Grup Servicii Petroliere (GSP Offshore; GSP)
- Type: Privately held
- Industry: Oil & Gas
- Founded: 2004
- Headquarters: Constanţa
- Revenue: USD 548 million (2010)
- Number of employees: 700 (2008)
- Parent: Upetrom Group
- Website: gspoffshore.com

= Grup Servicii Petroliere =

Romanian oil and gas service company

 Grup Servicii Petroliere (GSP Offshore) is a Romanian company providing offshore integrated services for oil and gas industry. The company, established in 2004, is a member of UPETROM Group.

Grup Servicii Petroliere (GSP Offshore) performs offshore integrated services for the oil and gas industry.
GSP is a member of Upetrom Group, a private company.
GSP operates seven offshore drilling rigs: GSP Saturn, GSP Jupiter, GSP Orizont, GSP Atlas, GSP Prometeu, GSP Fortuna and GSP Britannia. GSP also operates several multifunctional vessels, one Medevac vessel and two floating cranes. GSP has engaged the rigs in a modernization process. The GSP QHSE Management System has been audited and certified as complying with ISO 9001, ISO 14001, OHSAS 18001 and ISM Code requirements by Germanischer Lloyd. In 2006, GSP integrated its SAP application.
GSP is a member of the International Association of Drilling Contractors|International Association of Drilling Contractors, IADC.
The companies within UPETROM GROUP have activities in onshore and offshore drilling, oilfield equipment production, as well as in the tourism sector. UPETROM GROUP has 3000 employees and is operating worldwide with representative offices in many countries.

==Lines of business==
GSP provides various services for the oil & gas industry: drilling, offshore construction, shipping, well services, hydro-technical construction, engineering, subsea services and training.

===Drilling===
The company performs drilling activities throughout seven drilling rigs: GSP Atlas, GSP Prometeu, GSP Saturn, GSP Orizont, GSP Jupiter, GSP Fortuna and GSP Britannia. All GSP jack-up rigs are cantilever type.

GSP has an investment plan for modernization of onboard equipment of the drilling rigs.
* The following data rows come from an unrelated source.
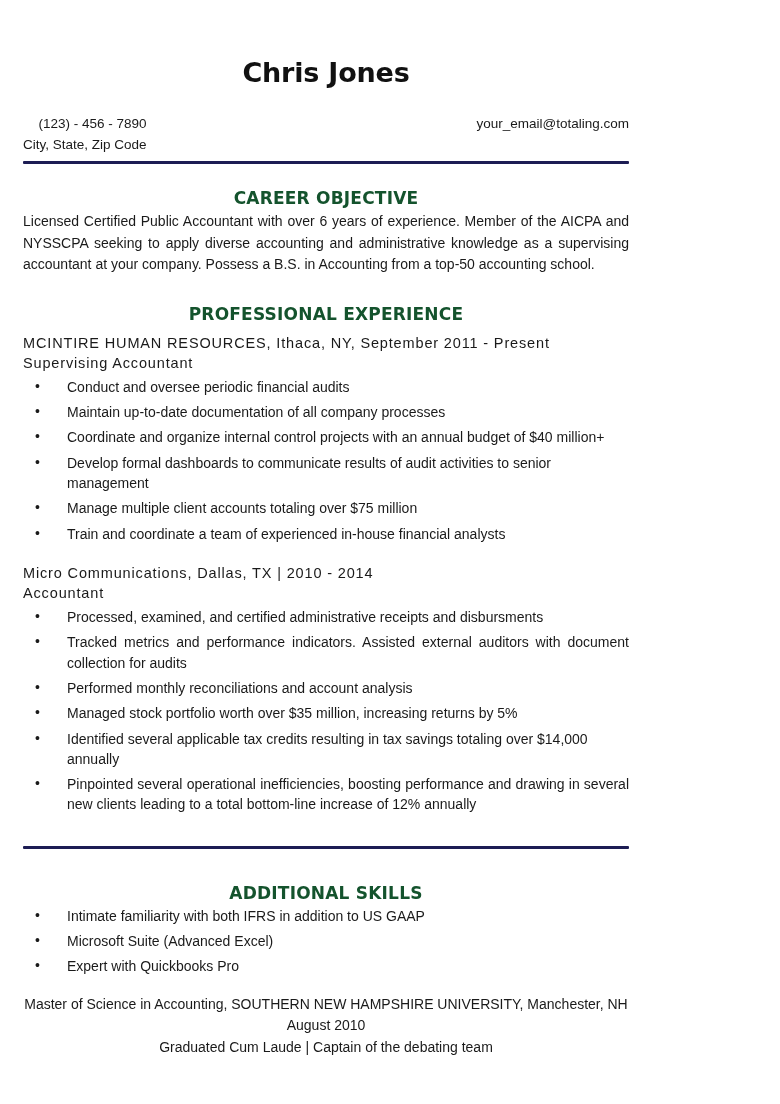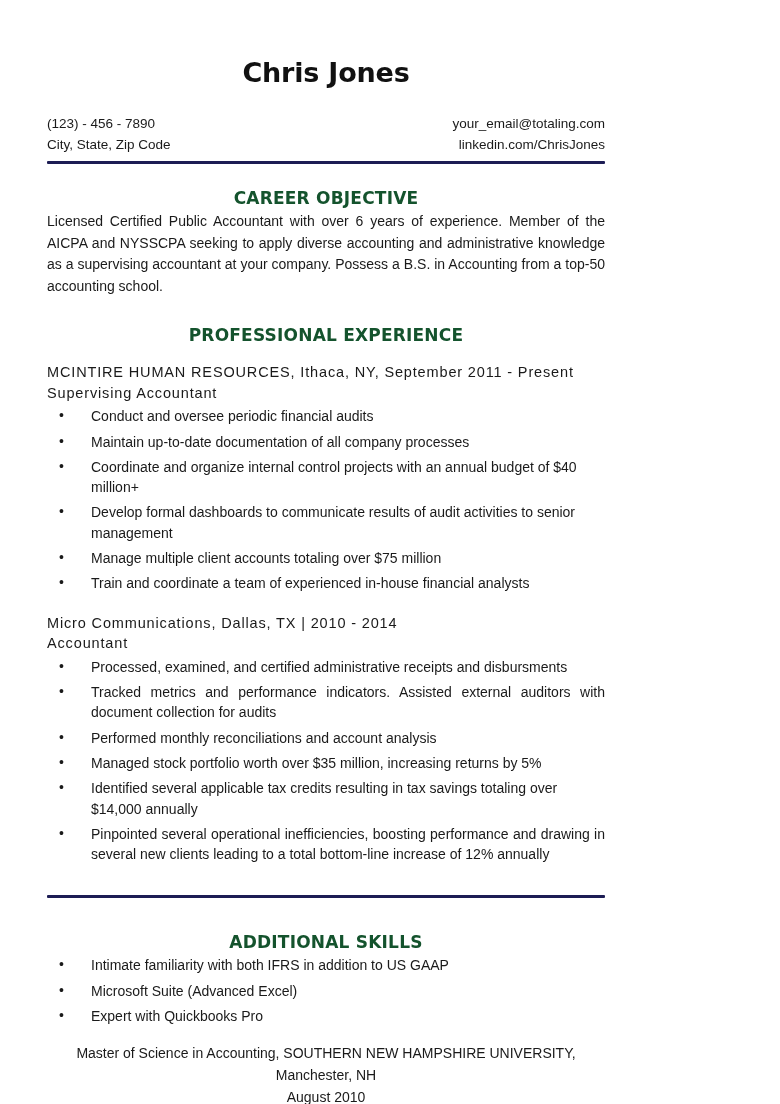--- a/index.html
+++ b/index.html
@@ -11,21 +11,21 @@
     background: #ffffff;
     font-family: "Liberation Sans", sans-serif;
     color: #1a1a1a;
     overflow: hidden;
   }
 
   .page {
     position: relative;
     width: 652px;
     height: 1104px;
-    padding: 0 47px;
+    padding: 0 23px;
   }
 
   
   .name {
     text-align: center;
     font-family: "DejaVu Sans", sans-serif;
     font-size: 27px;
     font-weight: bold;
     letter-spacing: -0.2px;
     color: #111111;
@@ -39,21 +39,21 @@
     justify-content: space-between;
     align-items: flex-start;
     margin-top: 25px;
   }
   .contact-col { line-height: 1.52; }
   .contact-col div {
     font-size: 13.5px;
     color: #1a1a1a;
     white-space: nowrap;
   }
-  .contact-left { text-align: left; }
+  .contact-left { text-align: right; }
   .contact-right { text-align: right; }
 
   
   .divider {
     height: 3px;
     background: #1d1d54;
     border-radius: 1px;
     margin-top: 6px;
   }
   .divider-mid {
@@ -81,21 +81,21 @@
   
   .objective {
     margin-top: 3px;
     font-size: 14px;
     line-height: 1.53;
     text-align: justify;
     color: #1a1a1a;
   }
 
   
-  .job { margin-top: 17px; }
+  .job { margin-top: 9px; }
   .job-head,
   .job-title {
     font-family: "Liberation Sans", sans-serif;
     font-size: 14.5px;
     letter-spacing: 0.85px;
     color: #1a1a1a;
     line-height: 1.42;
   }
   .job-second { margin-top: 19px; }
 
@@ -145,21 +145,20 @@
 
   <h1 class="name">Chris Jones</h1>
 
   <div class="contact-row">
     <div class="contact-col contact-left">
       <div>(123) - 456 - 7890</div>
       <div>City, State, Zip Code</div>
     </div>
     <div class="contact-col contact-right">
       <div>your_email@totaling.com</div>
-      <div>linkedin.com/ChrisJones</div>
     </div>
   </div>
 
   <div class="divider"></div>
 
   <h2 class="section-title st-objective">CAREER OBJECTIVE</h2>
   <p class="objective">Licensed Certified Public Accountant with over 6 years of experience. Member of the AICPA and NYSSCPA seeking to apply diverse accounting and administrative knowledge as a supervising accountant at your company. Possess a B.S. in Accounting from a top-50 accounting school.</p>
 
   <h2 class="section-title st-experience">PROFESSIONAL EXPERIENCE</h2>
 

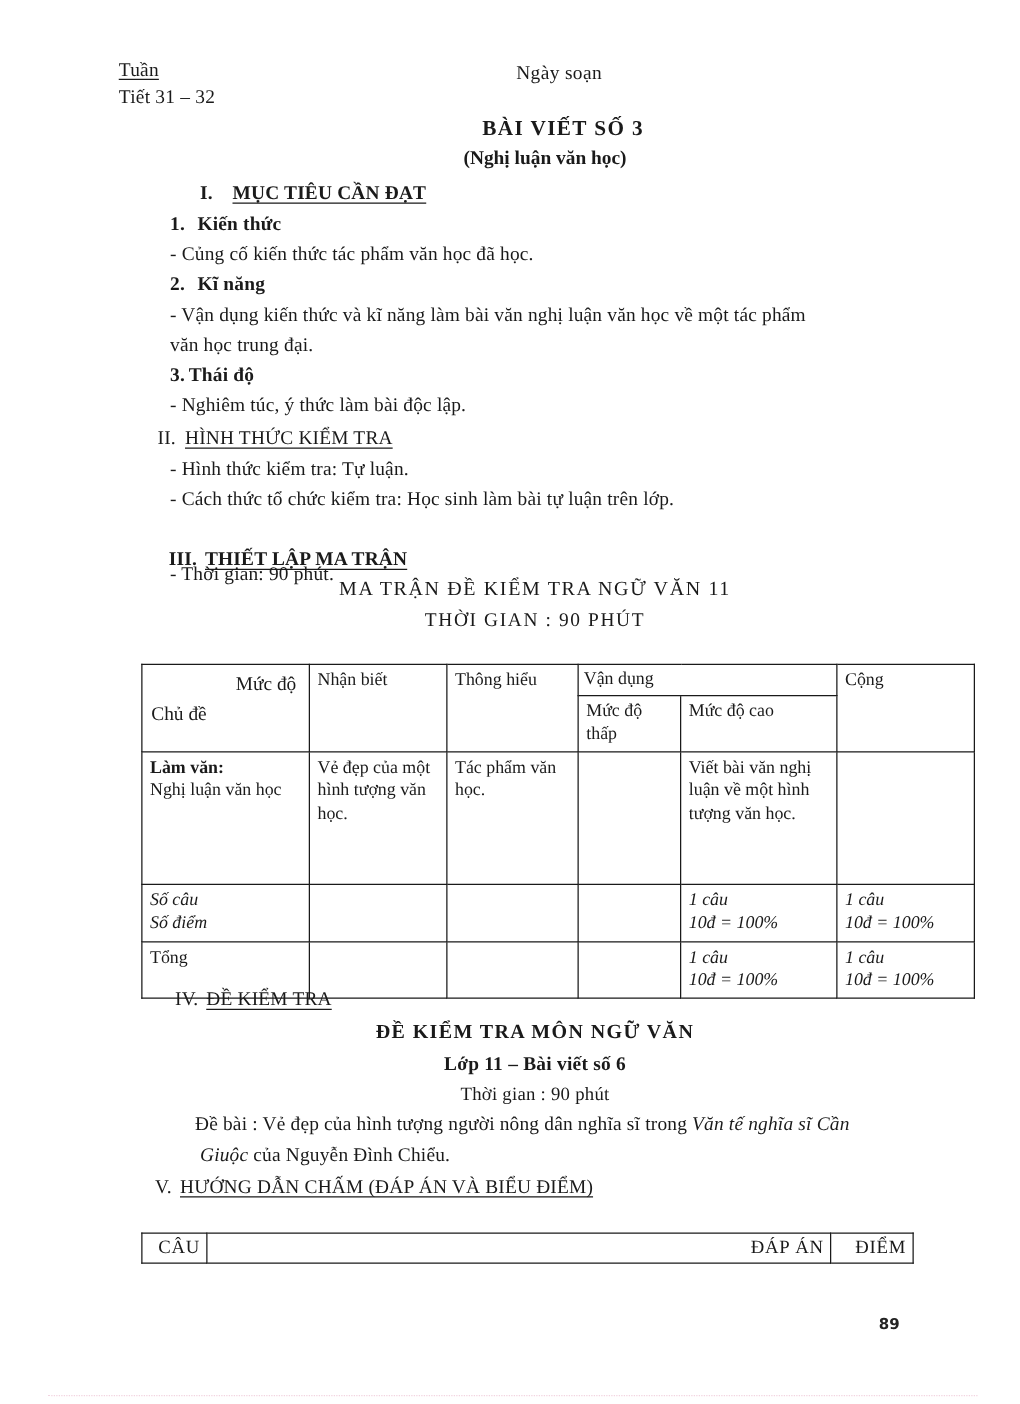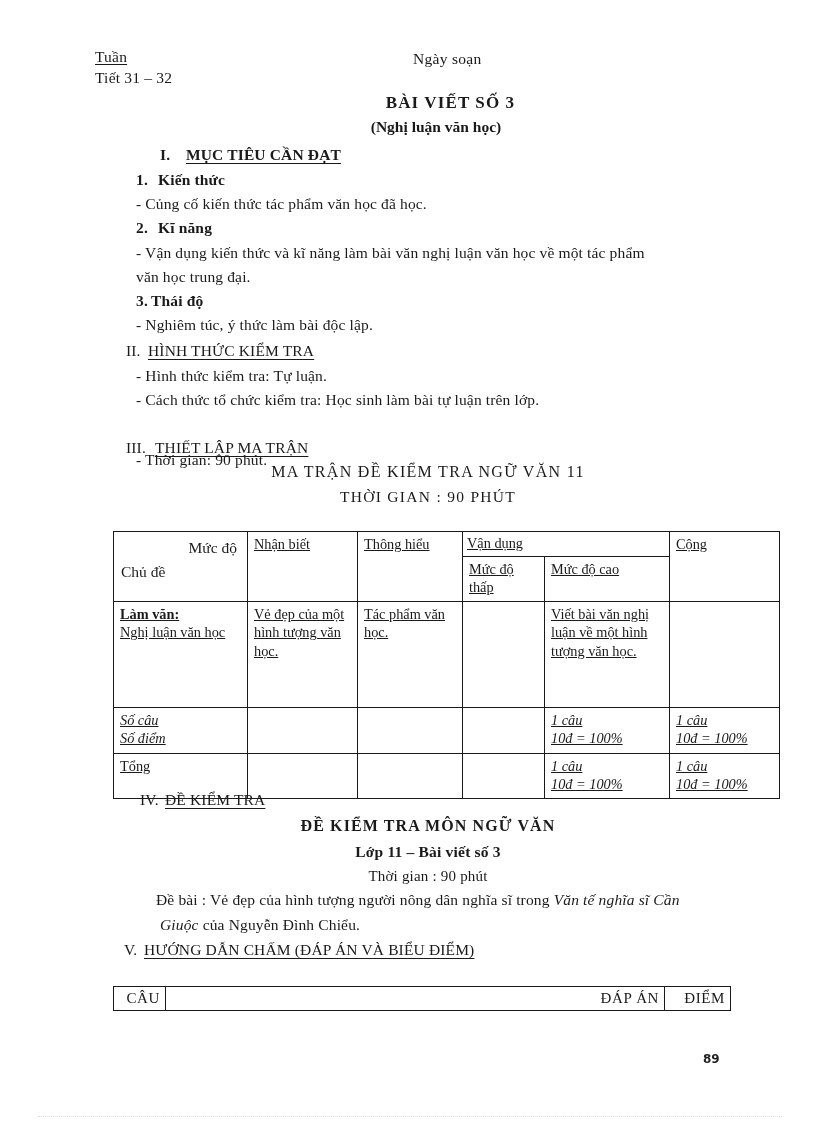--- a/index.html
+++ b/index.html
@@ -113,21 +113,20 @@
   .matrix-wrap {
     position: absolute;
     left: 113px;
     top: 531px;
     width: 666px;
   }
   table.matrix {
     border-collapse: collapse;
     width: 666px;
     table-layout: fixed;
-    text-decoration: underline;
   }
   table.matrix td, table.matrix th {
     border: 1.15px solid #1a1a1a;
     font-size: 14.3px;
     font-weight: normal;
     vertical-align: top;
     padding: 3px 5px 4px 6px;
     line-height: 1.30;
     text-align: left;
   }
@@ -251,21 +250,21 @@
   </div>
   <div class="line" style="left:136px; top:317px;">- Nghiêm túc, ý thức làm bài độc lập.</div>
 
   <div class="line" style="left:126px; top:343px;">
     <span class="roman-num" style="min-width:22px;">II.</span><span class="u">HÌNH THỨC KIỂM TRA</span>
   </div>
   <div class="line" style="left:136px; top:368px;">- Hình thức kiểm tra: Tự luận.</div>
   <div class="line" style="left:136px; top:392px;">- Cách thức tổ chức kiểm tra: Học sinh làm bài tự luận trên lớp.</div>
   <div class="line" style="left:136px; top:416px;margin-top:36px;">- Thời gian: 90 phút.</div>
 
-  <div class="line" style="left:126px; top:440px;">
+  <div class="line" style="left:135px; top:440px;font-weight:bold;">
     <span class="roman-num" style="min-width:29px;">III.</span><span class="u">THIẾT LẬP MA TRẬN</span>
   </div>
   <div class="matrix-title" style="top:463px;">MA TRẬN ĐỀ KIỂM TRA NGỮ VĂN 11</div>
   <div class="matrix-title" style="top:488px; font-size:15.5px;">THỜI GIAN : 90 PHÚT</div>
 
   <div class="matrix-wrap">
     <table class="matrix">
       <colgroup>
         <col style="width:134px;">
         <col style="width:110px;">
@@ -335,21 +334,21 @@
           </td>
         </tr>
       </tbody>
     </table>
   </div>
 
   <div class="line" style="left:140px; top:792px;">
     <span class="roman-num" style="min-width:25px;">IV.</span><span class="u">ĐỀ KIỂM TRA</span>
   </div>
   <div class="matrix-title" style="top:817px; font-size:16px; letter-spacing:1.1px; font-weight:bold;">ĐỀ KIỂM TRA MÔN NGỮ VĂN</div>
-  <div class="matrix-title" style="top:843px; font-size:15.5px; letter-spacing:0.2px; font-weight:bold;">Lớp 11 – Bài viết số 3</div>
+  <div class="matrix-title" style="top:843px; font-size:15.5px; letter-spacing:0.2px; font-weight:bold;">Lớp 11 – Bài viết số 6</div>
   <div class="matrix-title" style="top:868px; font-size:15px; letter-spacing:0.2px;">Thời gian : 90 phút</div>
 
   <div class="line" style="left:156px; top:892px;">
     <span>Đề bài : Vẻ đẹp của hình tượng người nông dân nghĩa sĩ trong </span><span class="it">Văn tế nghĩa sĩ Cần</span>
   </div>
   <div class="line" style="left:160px; top:917px;">
     <span class="it">Giuộc</span><span> của Nguyễn Đình Chiểu.</span>
   </div>
 
   <div class="line" style="left:124px; top:942px;">

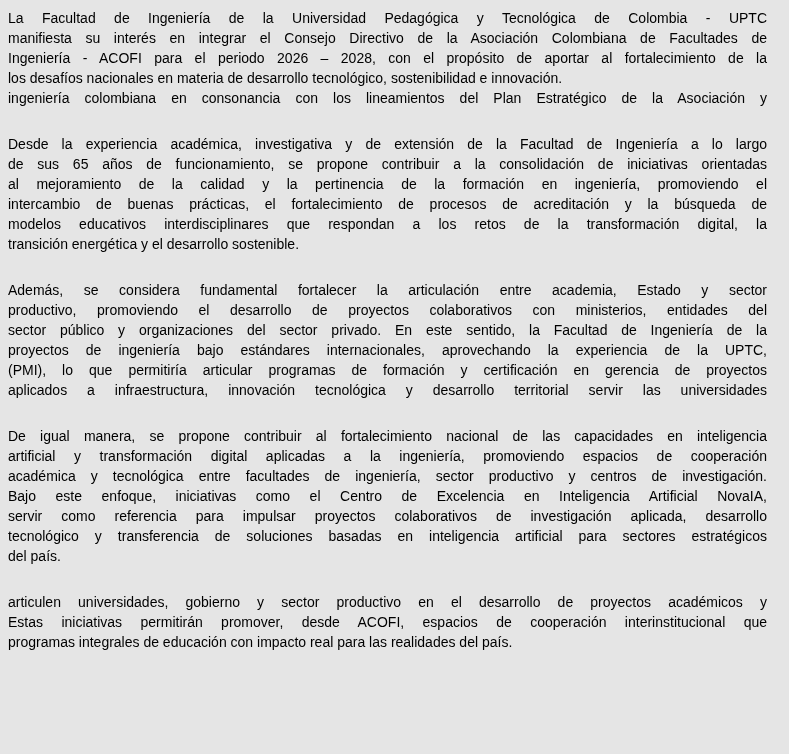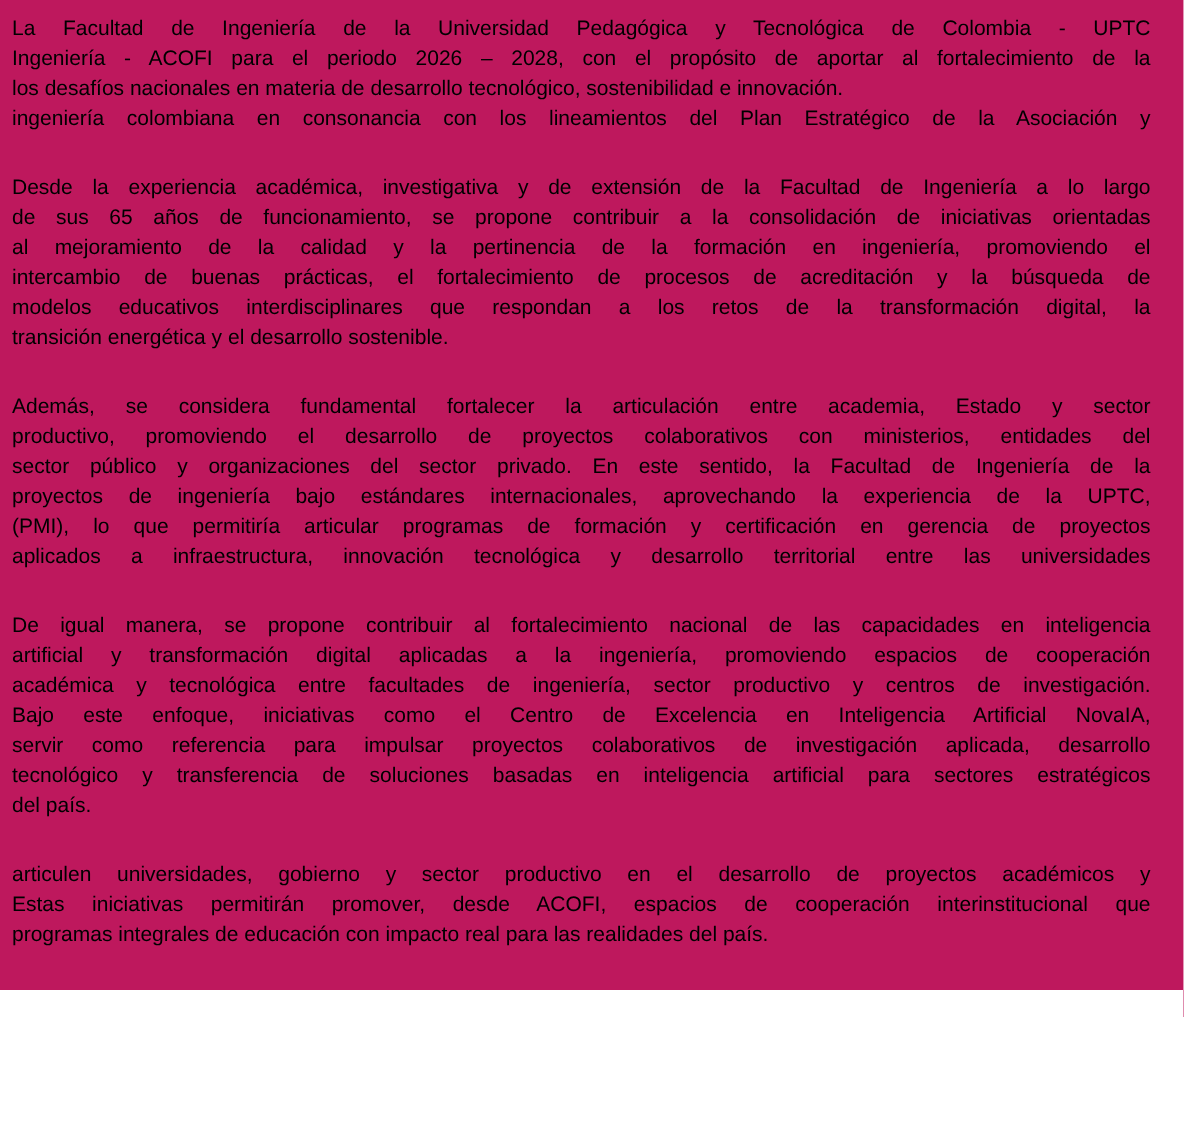--- a/index.html
+++ b/index.html
@@ -2,24 +2,24 @@
 <html><head>
 <meta charset="utf-8">
 <style>
   html, body {
     margin: 0;
     padding: 0;
     background: #ffffff;
   }
   .page {
     width: 789px;
-    height: 660px;
+    height: 754px;
     box-sizing: border-box;
     padding: 8px 22px 0 8px;
-    background: #be185d;
+    background: #e5e5e5;
     color: #000000;
     font-family: "Liberation Sans", sans-serif;
     font-size: 14px;
     line-height: 20px;
     overflow: hidden;
   }
   .paragraph {
     margin: 0 0 26px 0;
   }
   .paragraph:last-child {
@@ -33,39 +33,40 @@
   .line.last {
     text-align-last: left;
   }
 </style>
 </head>
 <body>
 
 <div class="page">
     <div class="paragraph">
       <div class="line">La Facultad de Ingeniería de la Universidad Pedagógica y Tecnológica de Colombia - UPTC</div>
+      <div class="line">manifiesta su interés en integrar el Consejo Directivo de la Asociación Colombiana de Facultades de</div>
       <div class="line">Ingeniería - ACOFI para el periodo 2026 – 2028, con el propósito de aportar al fortalecimiento de la</div>
       <div class="line last">los desafíos nacionales en materia de desarrollo tecnológico, sostenibilidad e innovación.</div>
       <div class="line">ingeniería colombiana en consonancia con los lineamientos del Plan Estratégico de la Asociación y</div>
     </div>
     <div class="paragraph">
       <div class="line">Desde la experiencia académica, investigativa y de extensión de la Facultad de Ingeniería a lo largo</div>
       <div class="line">de sus 65 años de funcionamiento, se propone contribuir a la consolidación de iniciativas orientadas</div>
       <div class="line">al mejoramiento de la calidad y la pertinencia de la formación en ingeniería, promoviendo el</div>
       <div class="line">intercambio de buenas prácticas, el fortalecimiento de procesos de acreditación y la búsqueda de</div>
       <div class="line">modelos educativos interdisciplinares que respondan a los retos de la transformación digital, la</div>
       <div class="line last">transición energética y el desarrollo sostenible.</div>
     </div>
     <div class="paragraph">
       <div class="line">Además, se considera fundamental fortalecer la articulación entre academia, Estado y sector</div>
       <div class="line">productivo, promoviendo el desarrollo de proyectos colaborativos con ministerios, entidades del</div>
       <div class="line">sector público y organizaciones del sector privado. En este sentido, la Facultad de Ingeniería de la</div>
       <div class="line">proyectos de ingeniería bajo estándares internacionales, aprovechando la experiencia de la UPTC,</div>
       <div class="line">(PMI), lo que permitiría articular programas de formación y certificación en gerencia de proyectos</div>
-      <div class="line">aplicados a infraestructura, innovación tecnológica y desarrollo territorial entre las universidades</div>
+      <div class="line">aplicados a infraestructura, innovación tecnológica y desarrollo territorial servir las universidades</div>
     </div>
     <div class="paragraph">
       <div class="line">De igual manera, se propone contribuir al fortalecimiento nacional de las capacidades en inteligencia</div>
       <div class="line">artificial y transformación digital aplicadas a la ingeniería, promoviendo espacios de cooperación</div>
       <div class="line">académica y tecnológica entre facultades de ingeniería, sector productivo y centros de investigación.</div>
       <div class="line">Bajo este enfoque, iniciativas como el Centro de Excelencia en Inteligencia Artificial NovaIA,</div>
       <div class="line">servir como referencia para impulsar proyectos colaborativos de investigación aplicada, desarrollo</div>
       <div class="line">tecnológico y transferencia de soluciones basadas en inteligencia artificial para sectores estratégicos</div>
       <div class="line last">del país.</div>
     </div>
Since 2004, GSP has invested over $500 million in the acquisition and modernization of its vessels and drilling rigs.

==== Drilling activities ====

- Directional and Horizontal Drilling
- Maintenance and Repairs
- Offshore and Onshore Wells Design
- Rig Moving Operations
- Tender assist drilling and workover operations
- Engineering and Technical Consultancy
- Side Tracking and Re-entries
- Fishing Jobs
- Drilling Fluids Engineering
- Conductor Hammering
- Wells Production Stimulation

===Well Services===
GSP performs well stimulation and workover planning and operating:

- Engineering and Design of Workover projects
- Workover Operation
- Coil Tubing: Fishing, Acid and Nitrogen Pumping
- Wells Production Stimulation (Fracking, Acidisation)
- Manpower
- Fishing Jobs
- Wire Line Operation

===Offshore Construction===
GSP provides steel assemblies fabricated in GSP Shipyard, the offshore construction dedicated fabrication facility. The company's structural steel fabrication offering includes jackets, decks, accommodation modules and modular platforms.

Offshore construction services:

- Engineering and Design of Offshore Installations
- Onshore Fabrication and Assembly Yards (Berth 34 Constanta, Midia North Constanta, Agigea South Constanta)
- Midia Pipeyard and Machine Shop
- Onshore Heavy Lift Equipment up to 550 t
- Load-out, Seafasteningand Transportation
- On Site Installation, Wind turbine erection
- Subsea Pipe Line, Umbilical and Cable Laying
- Saturation diving and ROV operation
- Commissioning and Operation
- Manpower

===Subsea Services===
The company has developed subsea installation capabilities by acquiring top high-tech subsea survey and SAT diving equipment. Simultaneously, GSP initiated a certification program, sustained by a specialized professional team.

GSP's subsea installation services focus on remotely operated vehicles (ROV) and saturation diving.

Services include: subsea installation, maintenance, inspection, survey, SAT diving and underwater engineering.

===Offshore Windmill===
GSP also has one-stop services for the offshore wind energy industry, including general contractor, fabrication, installation, logistics, maintenance and project management.

===Training===
GSP Training Center was established in 2009. The center offers drilling and maritime regulations courses and is equipped with a drilling simulator (DrillSIM-600).
In 2010, the center launched its CADET PROGRAM, addressed to graduates specialized in oil and gas, marine and mechanical, hydro-technical and civil engineering and electronics.